Davon abgesehen, wird bei Colitis ulcerosa eine ausgewogene Ernährung im Sinne einer leichten Vollkost empfohlen. Es sollten allerdings Nahrungsmittel vermieden werden, die nicht gut vertragen werden (beispielsweise blähende Speisen). Das Führen eines Ernährungstagebuchs kann dabei eine wertvolle Unterstützung bieten.
Etwa drei Viertel aller Patient*innen mit Colitis ulcerosa sind mit einer medikamentösen Therapie erfolgreich zu behandeln. Allerdings sprechen manche Patient*innen auf die genannten Medikamente nicht ausreichend an und erreichen keinen Krankheitsstillstand. In solchen Fällen ist dann eine Operation zu erwägen, wobei meistens der gesamte Dickdarm entfernt wird (Kolektomie).

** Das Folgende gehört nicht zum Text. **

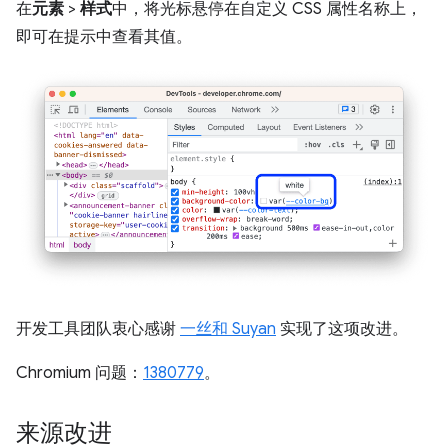
在
元素
>
样式
中，将光标悬停在自定义 CSS 属性名称上，
即可在提示中查看其值。
开发工具团队衷心感谢
一丝和 Suyan
实现了这项改进。
Chromium 问题：
1380779
。
来源改进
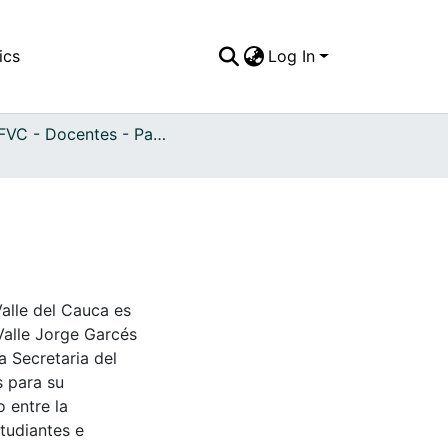
ics
Log In
APFFVC - Docentes - Patrimonial
Valle del Cauca es
Valle Jorge Garcés
a Secretaria del
s para su
 entre la
tudiantes e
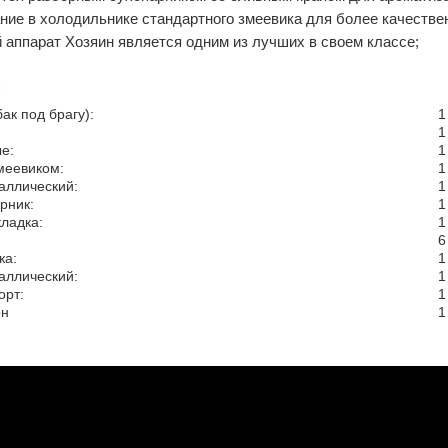
ние в холодильнике стандартного змеевика для более качестве
 аппарат Хозяин является одним из лучших в своем классе;
:
ак под брагу):
1
1
е:
1
меевиком:
1
аллический:
1
рник:
1
ладка:
1
6
ка:
1
аллический:
1
орт:
1
он
1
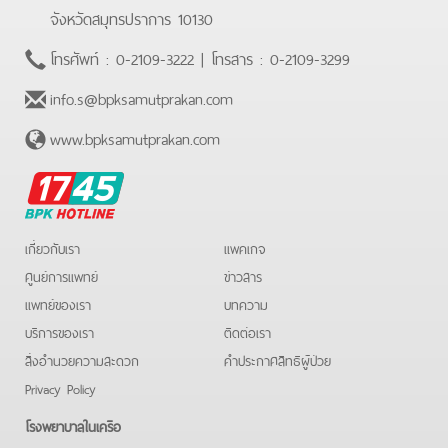
จังหวัดสมุทรปราการ 10130
โทรศัพท์ :
0-2109-3222
| โทรสาร :
0-2109-3299
info.s@bpksamutprakan.com
www.bpksamutprakan.com
BPK
Hotline
เกี่ยวกับเรา
แพคเกจ
ศูนย์การแพทย์
ข่าวสาร
แพทย์ของเรา
บทความ
บริการของเรา
ติดต่อเรา
สิ่งอำนวยความสะดวก
คําประกาศสิทธิผู้ป่วย
Privacy Policy
โรงพยาบาลในเครือ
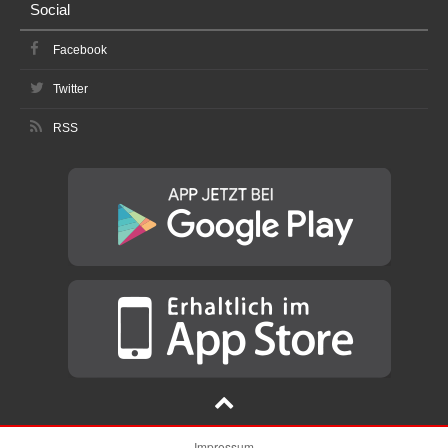
Social
Facebook
Twitter
RSS
Impressum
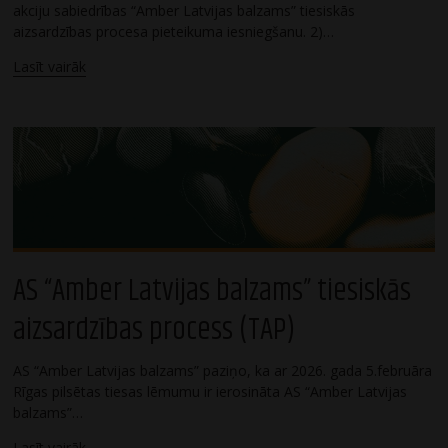
akciju sabiedrības “Amber Latvijas balzams” tiesiskās
aizsardzības procesa pieteikuma iesniegšanu. 2)…
Lasīt vairāk
AS “Amber Latvijas balzams” tiesiskās
aizsardzības process (TAP)
AS “Amber Latvijas balzams” paziņo, ka ar 2026. gada 5.februāra
Rīgas pilsētas tiesas lēmumu ir ierosināta AS “Amber Latvijas
balzams”…
Lasīt vairāk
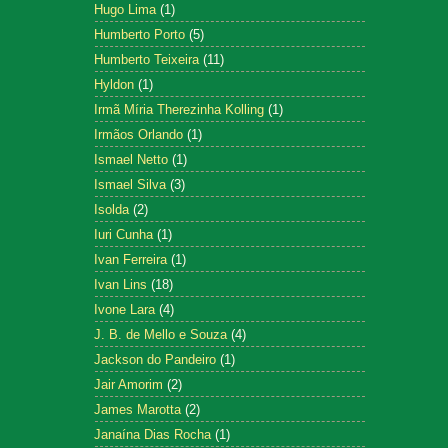
Hugo Lima
(1)
Humberto Porto
(5)
Humberto Teixeira
(11)
Hyldon
(1)
Irmã Míria Therezinha Kolling
(1)
Irmãos Orlando
(1)
Ismael Netto
(1)
Ismael Silva
(3)
Isolda
(2)
Iuri Cunha
(1)
Ivan Ferreira
(1)
Ivan Lins
(18)
Ivone Lara
(4)
J. B. de Mello e Souza
(4)
Jackson do Pandeiro
(1)
Jair Amorim
(2)
James Marotta
(2)
Janaína Dias Rocha
(1)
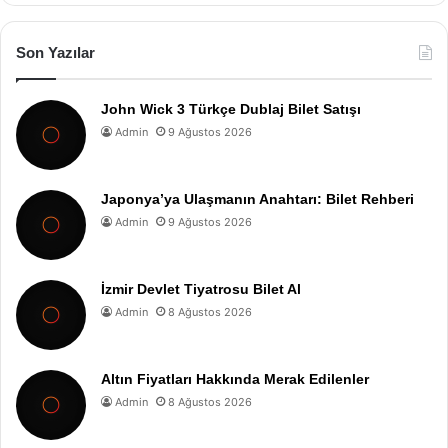
Son Yazılar
John Wick 3 Türkçe Dublaj Bilet Satışı
Admin
9 Ağustos 2026
Japonya’ya Ulaşmanın Anahtarı: Bilet Rehberi
Admin
9 Ağustos 2026
İzmir Devlet Tiyatrosu Bilet Al
Admin
8 Ağustos 2026
Altın Fiyatları Hakkında Merak Edilenler
Admin
8 Ağustos 2026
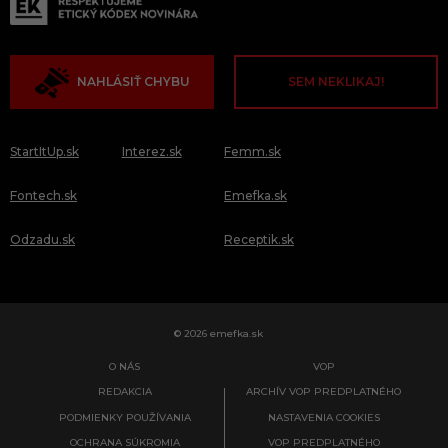
NAHLÁSIŤ CHYBU
SEM NEKLIKAJ!
StartItUp.sk
Interez.sk
Femm.sk
Fontech.sk
Emefka.sk
Odzadu.sk
Receptik.sk
© 2026 emefka.sk
O NÁS
VOP
REDAKCIA
ARCHÍV VOP PREDPLATNÉHO
PODMIENKY POUŽÍVANIA
NASTAVENIA COOKIES
OCHRANA SÚKROMIA
VOP PREDPLATNÉHO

Bei der Operation wird aus Dünndarmschlingen üblicherweise eine kleine Tasche (Pouch) geformt, die als Ersatz für den Enddarm dient. Sie wird mit dem After verbunden, um so einen künstlichen Darmausgang (Stoma) zu vermeiden. Allerdings kann ein Stoma vorübergehend notwendig werden, damit sich das Operationsgebiet vom Eingriff erholen kann. In einer zweiten Operation wird das Stoma dann rückverlagert und eine natürliche Darmpassage weitgehend wiederhergestellt.
Kommt es im Verlauf der chronischen Darmentzündungen zu Mangelerscheinungen und Unterernährung, kann die zusätzliche Einnahme von Vitaminen und Mineralstoffen notwendig werden (siehe Diätetische Therapie).
Wie praktisch alle chronischen Erkrankungen kann Colitis ulcerosa für Betroffene eine erhebliche psychische Belastung darstellen, vor allem dann, wenn ein künstlicher Darmausgang gelegt werden muss. Eine spezielle Schulung im Umgang mit solch außergewöhnlichen Situationen und eine psychotherapeutische Begleitung zur Krankheitsbewältigung können daher sinnvoll sein. Auch der Erfahrungsaustausch mit anderen an Colitis ulcerosa erkrankten Menschen – beispielsweise im Rahmen von Selbsthilfegruppen – kann hilfreich sein.
Verlauf und Prognose
Colitis ulcerosa verläuft üblicherweise in Schüben, wobei sich Krankheitsphasen mit ausgeprägter Entzündung und beschwerdefreie Phasen abwechseln. Bei der Mehrzahl der Patient*innen gelingt es, die akuten Schübe durch eine gezielte medikamentöse Behandlung erfolgreich zurückzudrängen. Allerdings wird dadurch keine Heilung erreicht, die Entzündung kann theoretisch immer wieder aufflammen. Durch eine operative Entfernung des Dickdarms lässt sich bei der Mehrzahl der Patient*innen eine deutliche Verbesserung der Lebensqualität erzielen, auch wenn eine Entzündung des Dünndarmreservoirs, also des Pouches (Pouchitis), nicht ausgeschlossen werden kann.
Wie die Erkrankung verlaufen wird lässt sich im Einzelfall nicht vorhersagen, sondern zeigt sich erst im Krankheitsverlauf.
Zu beachten ist ferner das erhöhte Darmkrebsrisiko. Regelmäßige Untersuchungen zur Früherkennung sind daher sehr wichtig, um in einem solchen Fall unverzüglich eine Behandlung einleiten und auffällig veränderte Strukturen im Darm (z.B. Polypen) entfernen zu können.